Он открыл папку, достал из нее ордер, заполнил его. Потом снова пододвинул мне заявление:

— Номер квартиры укажите согласно ордеру.

«А что, неплохо получилось, — думал Смиртюков, довольный решением не меньше моего. — И волки сыты и овцы целы».

Передо мной появилась еще одна бумага.

— Это отдадите коменданту дома, с ним же сверьте все по списку и потом распишитесь в акте приема-передачи. Ну, желаю счастья в новой квартире и… успеха на новом месте работы! — Смиртюков пожал мне руку, прощаясь.

Я вышел, раздраженно подумав, что как не старайся, шила в мешке не утаить. О моем предстоящем назначении, кажется, знает уже каждый человек в Кремле.

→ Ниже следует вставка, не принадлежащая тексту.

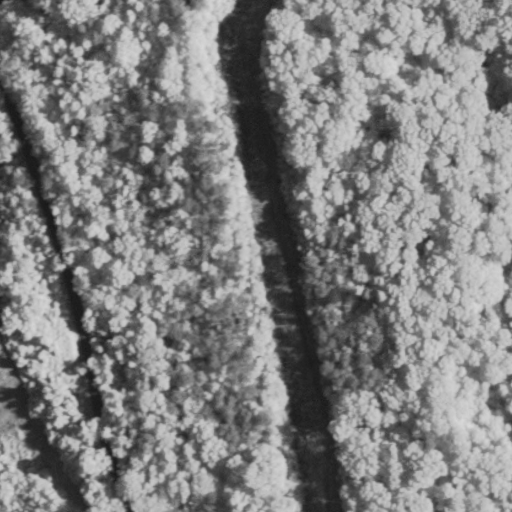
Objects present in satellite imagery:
road: (72, 286)
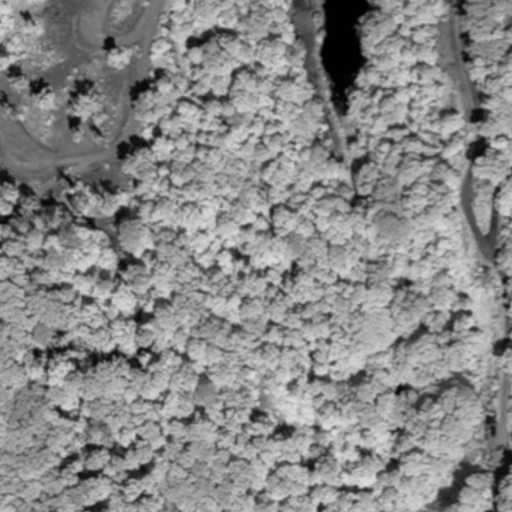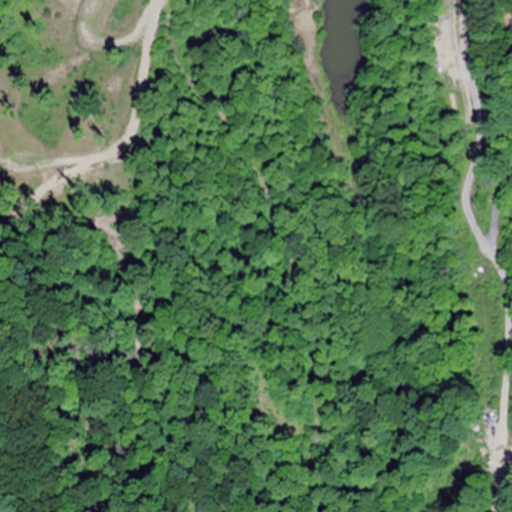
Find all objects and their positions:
road: (494, 254)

То, как вежливо начали со мной здороваться те, кто раньше в упор не замечал, говорит уже о многом.

В доме на Кутузовском мне, простому полковнику, если уж говорить откровенно, жить было не по чину. И комендант, встретивший меня на вахте, это прекрасно знал. Но он был человеком тертым, иначе не удержался бы на таком месте так долго. Потому вел себя сдержанно. Мы вошли в лифт, поднялись на девятый этаж и, открыв дверь своим ключом, комендант пригласил:

— Прошу вас, Владимир Тимофеевич, проходите. Теперь это ваша квартира.

— Правильно сделали, что поменялись с Циневым, — растягивая гласные, что выдавало в нем южанина, рассказывал комендант. — Та квартира какая-то невезучая. Там жильцы или постоянно болеют, или умирают, или их с работы увольняют. Плохая квартира!

Он передал мне ключи, распахнул двери и по-хозяйски вошел первым.

— А это отличная квартира! Это резервная жилплощадь. Здесь в основном товарищи из братских компартий останавливались. Товарищ Родней Арисменди из Уругвая недавно вот жил. Очень хороший человек, вежливый. Но долго никто не проживал, так и стоит много лет пустая. Но квартира чистенькая, аккуратненькая. Ремонт вот недавно сделали. Обстановка, сами видите, отличная, — он говорил много и быстро, не мешала даже тягучесть гласных. Я усмехнулся — в двадцать пятом году из этого человека получился бы отличный риелтор.

Квартира была действительно отличная. Высокие потолки, большие окна, много света. Две спальни, кабинет, большая гостиная и кухня — тоже просторная, разделенная перегородкой с окном собственно на кухню и столовую.

Обстановка тоже достаточно приличная для этого времени. Массивная мебель, ковры на полу, красная ковровая дорожка в коридоре. На окнах портьеры, тюль — все как полагается. В горке посуда — сервизы, хрусталь. Открыл дверцу шкафа и хмыкнул — стопки полотенец, постельного белья, махровые халаты, несколько спортивных костюмов разных размеров.

— Вот это вот уберите все, — попросил я коменданта. — Супруге вряд ли понравится спать на казенных простынях.

— К сожалению, не могу, — ответил комендант, — здесь, знаете ли, полное казенное обеспечение! Здесь жить и радоваться надо, и голова вашей супруги не должна ни о чем болеть. Только о семье думать и детей воспитывать. И вам не надо будет от работы отвлекаться на бытовые вопросы.

Меня речь коменданта немного развлекла. Видно было, что он не просто любит свою работу, но даже гордится ею. Его следующие слова подтвердили мое предположение.